On the issue of crime fighting, I recently attended a conference in the Guildhall, sponsored by the City of London Corporation, the Atlantic Council and Thomson Reuters. Its title was “Big Data: A Twenty-First Century Arms Race”. It could have been called “Apocalypse Now”, as the threat to business, the state and the individual was outlined, from existing technologies and from those fast approaching and identified. I was encouraged that there seemed to be an appetite in the private sector to co-operate with the police and government to ensure that big data can be effectively tamed to ensure better compliance, improve monitoring and reporting and prevent illicit financial flows. I will be interested to know whether the Government have a similar appetite for public/private co-operation in this area.
One point was made with particular vigour by Thomson Reuters. With offerings such as World-Check, it plays a key role in Europe and globally in helping many private sector firms and public authorities identify potential risks in their supply chains, customers and business relationships. It made it clear that it will be needing a number of clarifications in the Bill so that it will be able to continue to provide its important services, and we will probe those concerns and the concerns of others in the private sector in Committee.
In Committee we will also seek to raise concerns brought to us by Imperial College London and others about the efficacy of Clause 162 on the re-identification of de-identified personal data. We will need to probe whether the clause is the best way of dealing with the problem it seeks to address. I notice that the noble Lord, Lord Stevenson, gave it his approval, as did the Information Commissioner, but it is a legitimate question.
There is no doubt that the greater transparency and availability of data provided by government has contributed to citizens’ better understanding of and access to government information and services, but public concerns remain about the use of data in certain sectors. For example, although there are clear benefits to medical research from giving researchers access to anonymised medical data, it remains a matter of concern to the public, the media and the profession itself. Your Lordships will have received a briefing from the BMA on the matter and I am sure probing amendments will be required in Committee.

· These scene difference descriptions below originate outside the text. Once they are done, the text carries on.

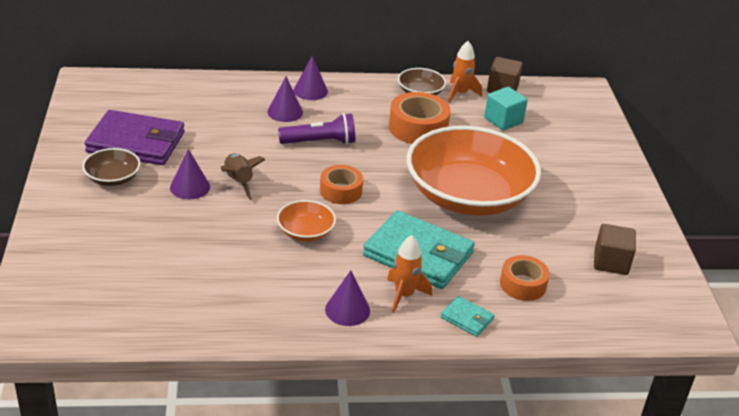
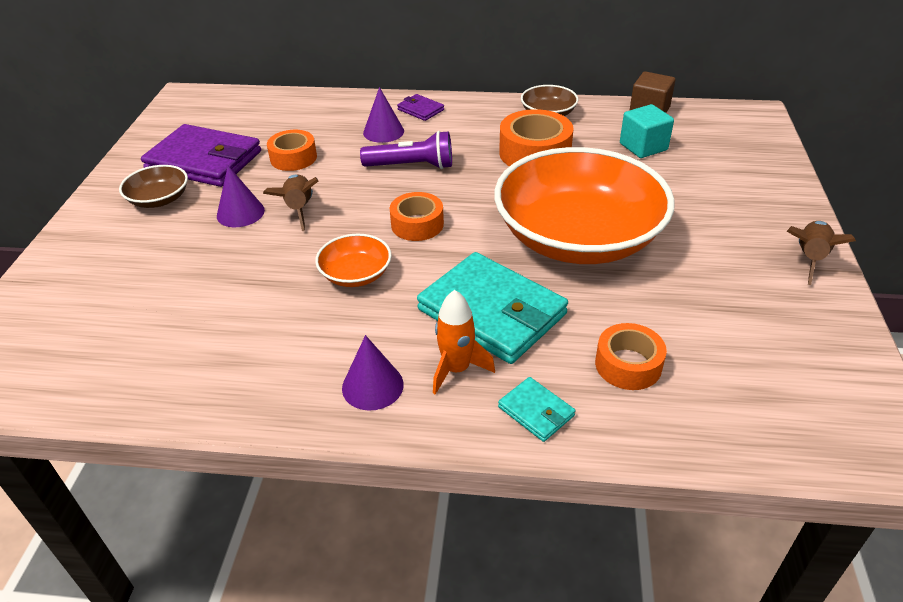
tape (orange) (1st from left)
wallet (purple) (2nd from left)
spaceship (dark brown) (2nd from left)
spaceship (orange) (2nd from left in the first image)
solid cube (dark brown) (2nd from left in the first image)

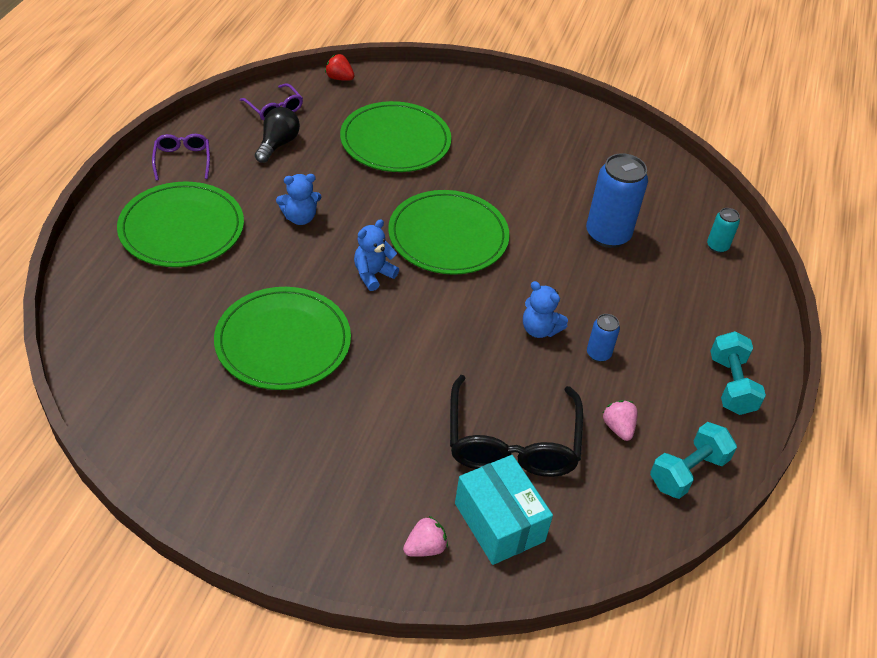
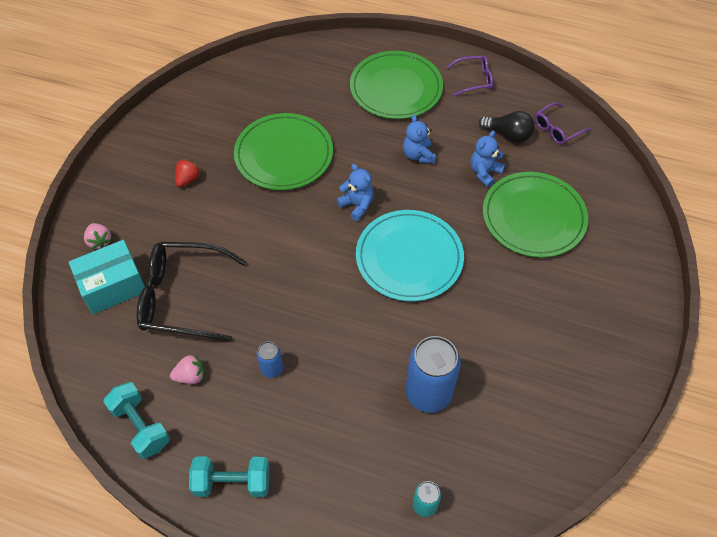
toy strawberry (scarlet)
plate (teal)
teddy bear (blue) (3rd from left)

I am by nature an optimist, so I believe the noble Baroness, Lady Lane-Fox, when she tells us, as she did in this House a month ago, that,
“we can harness the power of these technologies to address the other great challenges we face”.—[Official Report, 7/9/17; col. 2110.]
In my youth I read Robert Tressell’s The Ragged Trousered Philanthropists, a parable about how working men were complicit in their own exploitation. We are in danger of becoming the 21st century’s ragged trousered philanthropists if we do not have a framework of law by which we can constrain big data from misusing the information we so profligately provide every day in every way.
I do not believe that sprinkling Bills with Henry VIII clauses is an answer to the challenge of future-proofing. Perhaps there is a case for expanding the remit of the National Data Guardian to act as an early warning system on wider data abuse—or that of the Information Commissioner or our own Select Committee—but there is a need. I fear that without some permanent mechanism in place, we will be for ever running up the down escalator trying to match legal protections to technical capacity. But that is no excuse for not trying to improve the Bill before us. We will work with others so to do. Looking at the speaking list, the Minister is not going to be short of good and expert advice on how to do that.